Bunca acının içinde nasıl böyle naif kalabildin Borchert...Fener, Gece ve Yıldızlar bu kitap ve yazarı Borchert hakkında birkaç kelam etmeden önce orijinal dili Almanca aslından çevirisini yapan Behçet Necatigil ile başlamak istedim.
Şiiri en iyi şairler çevirir savı ne kadar doğrudur bu konu tartışılır olsa da bu kitapta şiirlerin çevirisini Necatigil'den başka biri bu derece dili iyi kullanıp, Türkçe'de ustalığını sergileyip bize bu duyguları böyle güzel aktarıp hissetmemizi sağlayamazdı diye düşünüyorum. Önsöz de şöyle bir cümleyle karşılaştım. Kötü bir çevirmen, bir şiiri vezir de eder, rezil de. O sebeple Necatigil'e bu şiirleri vezir ettiği için teşekkür ediyorum.

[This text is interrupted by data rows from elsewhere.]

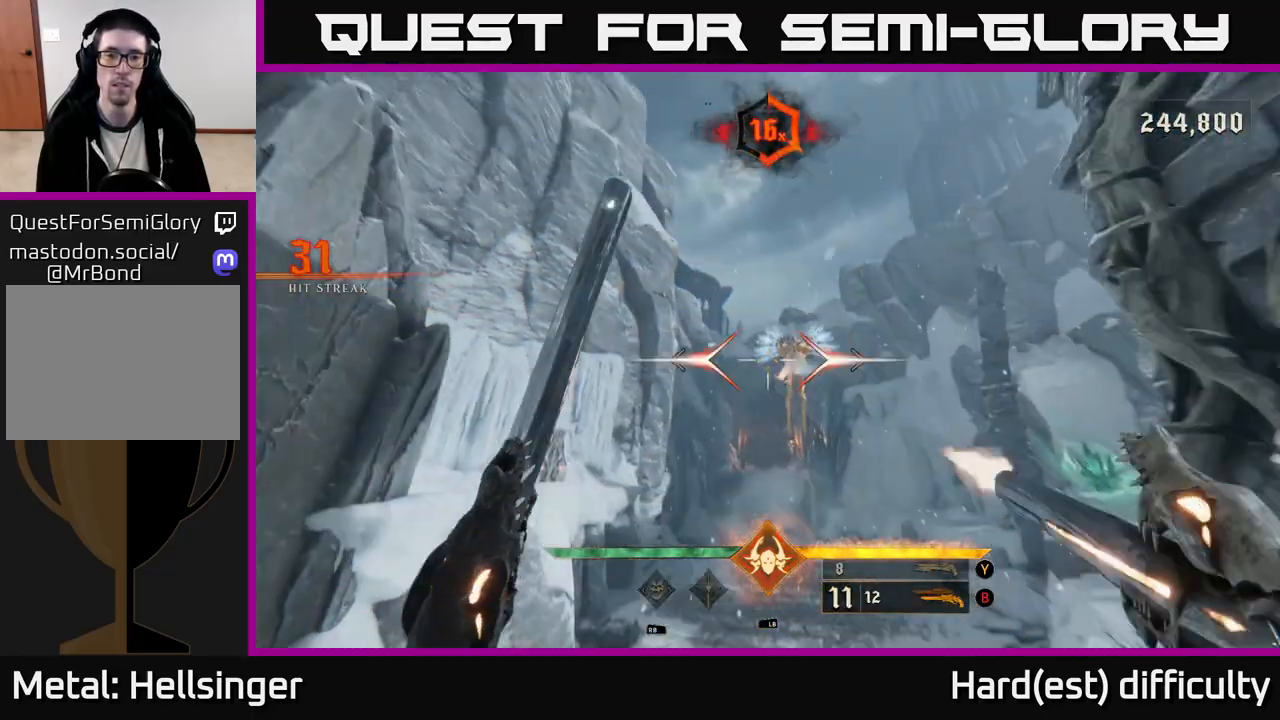
{"buttons": ["R2"], "left_stick": "down-left", "right_stick": "center", "events": [[83, "R2", "up"], [83, "left_stick", "down"], [83, "right_stick", "center"], [283, "left_stick", "center"], [333, "right_stick", "down-right"], [467, "R2", "down"], [483, "left_stick", "down-left"], [500, "right_stick", "center"]]}
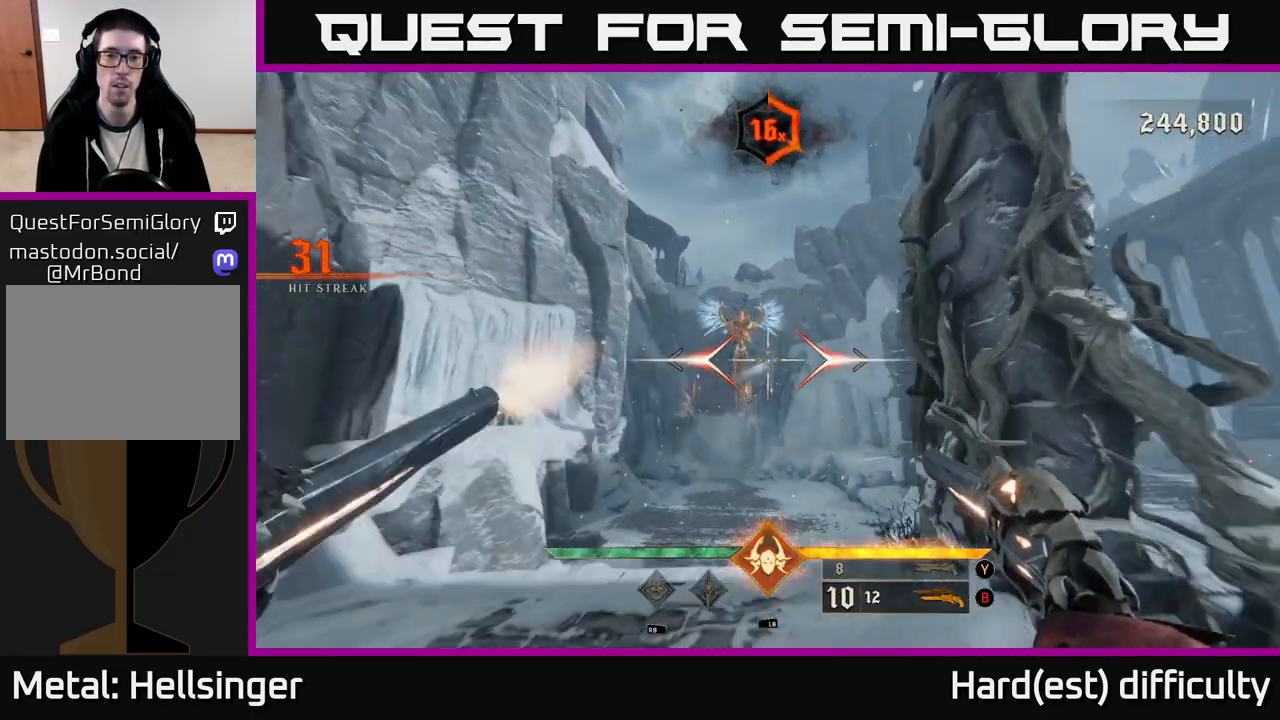
{"buttons": ["R2"], "left_stick": "down", "right_stick": "center", "events": [[67, "R2", "up"], [167, "left_stick", "center"], [300, "right_stick", "up"], [367, "right_stick", "center"], [467, "left_stick", "down"], [500, "R2", "down"]]}
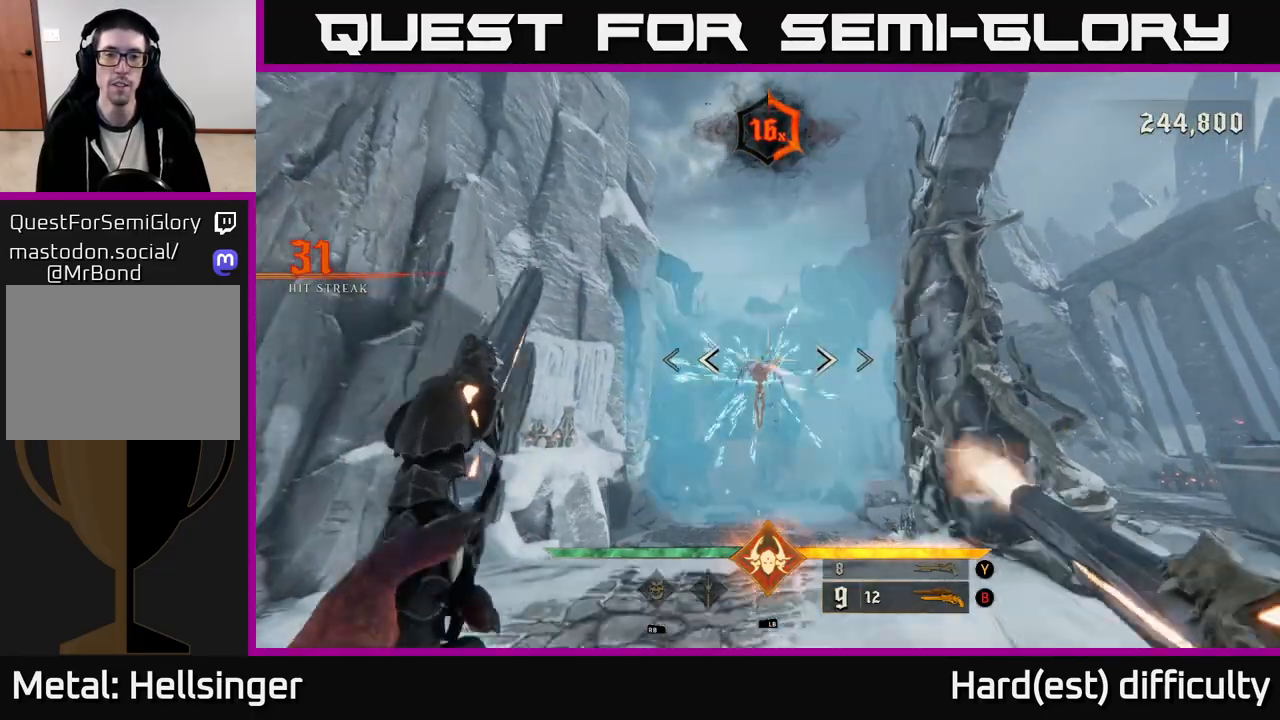
{"buttons": ["R2"], "left_stick": "down-left", "right_stick": "center", "events": [[117, "R2", "up"], [200, "left_stick", "center"], [233, "right_stick", "down"], [333, "left_stick", "down-left"], [333, "right_stick", "center"], [483, "R2", "down"]]}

Wolfgang Borchert, 20 yaşında kendini İkinci Dünya Savaşı'nın en acımasız hali içinde bulmuş, savaşın bütün acılarını iliklerine kadar yaşamış, yaralanmış, daha sonrasında ciddi hastalıklar ile mücadele etmiş, savaş karşıtı söylemleri sebebiyle hapse atılmış ve tüm bunları yaşarken bu kitapta bulunan birbirinden güzel şiirleri kaleme almış. 26 yaşında bu dünyaya veda etmeden önce bu kısacık ömrüne birçok eser sığdırmayı başaran, nadir yazarlardan biri olarak anılmaya devam edecek.
Fener, Gece ve Yıldızlar'a gelecek olursak kitap yazarın ölümünden önce ve ölümünden sonra olmak üzere iki bölümden oluşan birbirinden güzel 29 şiirden oluşmakta. Bu şiirlerde hüzün, yalnızlık, özlem duyguları ön plana çıkmış. Borchert'in bu kısa ve acılarla yoğrulmuş hayatını göz önüne aldığımızda incelikli, naif, duyarlı hatta melankolik bile diyebileceğimiz şiirleri kaleme alması son derece şaşırtıcı olmuş. Birçok şiirini sevdim ve ara ara tekrar okumaktan keyif alacağımı biliyorum.
Deniz feneri olsaydım
gecede, fırtınada
ışıktım, balıklara,
vapurlara, kayıklara—
ne yazık ki ben kendim
batmak üzre bir gemiyim!
Haiku tadında olanıda iliştirmeden geçemeyeceğim.
Bir son öpüştü rıhtımda—
kaldı ardımda.
Akıntıdan yana, denizlere yolun
gidiyorsun.
Bir kırmızı, bir yeşil ışıktır,
uzaklaşır.
Kitaplarla kalın. Keyifli okumalar dilerim.